No quiero eso para mis hijos, ni para nadie. En una generación por encima de la mía hubo gente cercana que decidió no vivir con algo que hoy es por fortuna normal, real y legal. ¿Por qué no puede saber un niño que hay atracción de hombres por hombres y de mujeres por mujeres? ¿Y si algún chico o chica no se siente lo que indican sus genitales? ¿A alguien se le ha pasado por la cabeza el dolor que puede sentir un niño ante el descubrimiento de su sexualidad si su entorno juzga eso como una enfermedad y una perversión? ¿No tiene derecho esa criatura a saber, fuera de casa, que lo que siente es algo normal y de que tiene derecho a la felicidad y al placer como los demás de la clase? La normalidad llegó al país a través del colegio y el bachillerato públicos que, también hay que decirlo, contribuyeron a derruir los propios socialistas con la antimeritocrática y demagoga Logse. Todas las exageraciones, en la actualidad hipertrofiadas por el populismo de izquierdas y un feminismo radical empeñado en ser antipático, no hacen sino cumplir la tercera ley de Newton, provocando una reacción de fuerza en los sectores más reaccionarios de la sociedad, ahora con un partido a su medida.
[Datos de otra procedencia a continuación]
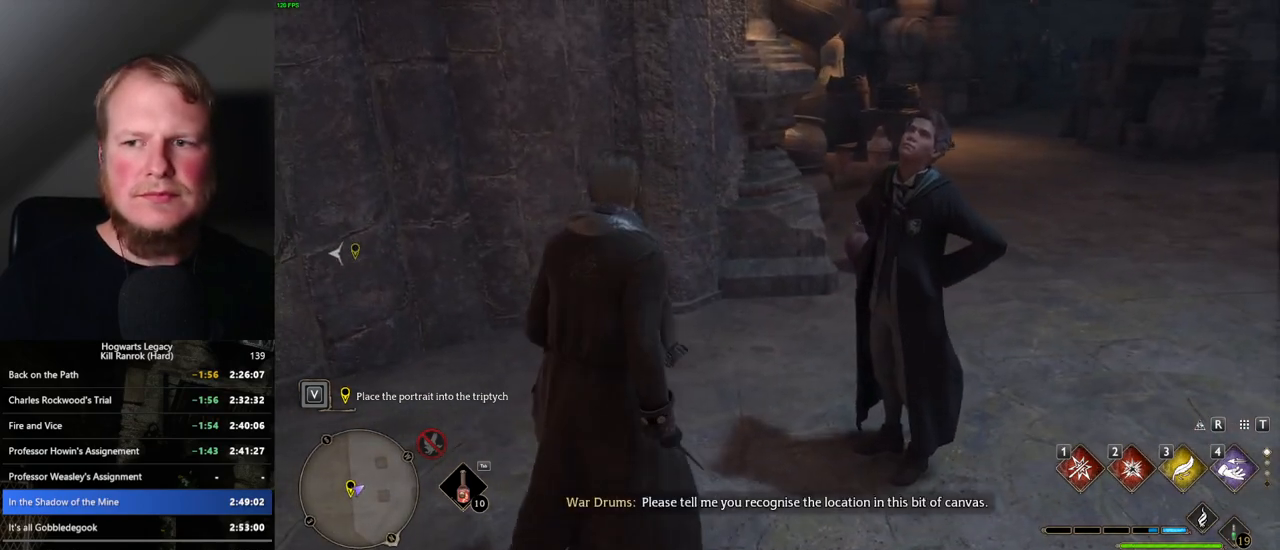
{"keys": [], "mouse": [], "events": [[50, "f", "down"], [117, "f", "up"], [200, "f", "down"], [267, "f", "up"], [350, "f", "down"], [417, "f", "up"]]}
Como siempre digo, yo no tengo certezas ni certidumbres, sólo escribo libros y procuro ejercer bien mi trabajo de farmacéutico, pero gracias a esto sí tengo una convicción, primum non nocere, el no hacer daño como bandera ética. Estoy convencido de que incluso aquellos padres más seguros de su religión (ya sea cristiana o posmoderna populista de izquierdas) y más iracundos en su legítima aspiración educacional y moral, quieren que sus hijos sean, sobre todo, felices. En su fuero interno saben que es el azar el que determinará su sexualidad, su salud y su futuro, pero que sólo la educación y la cultura los harán seres libres, compasivos y tolerantes. La caricatura que hacen hoy día la extrema izquierda y la extrema derecha no es la realidad, basta salir a la calle. Somos uno de los países más abiertos y permisivos del mundo, y ojalá lo sigamos siendo.
Sé lo que es el dolor, y sé lo que es ser padre. Cuando vi a mis dos hijos por primera vez sólo tuve un pensamiento, sólo les dije una cosa entre susurros, junto a la cama de su madre en el hospital: no os quepa duda de que haré todo lo que esté en mi mano para que el dolor, cuando llegue, os haga el menor daño posible. Ojalá seáis dignos de ser felices.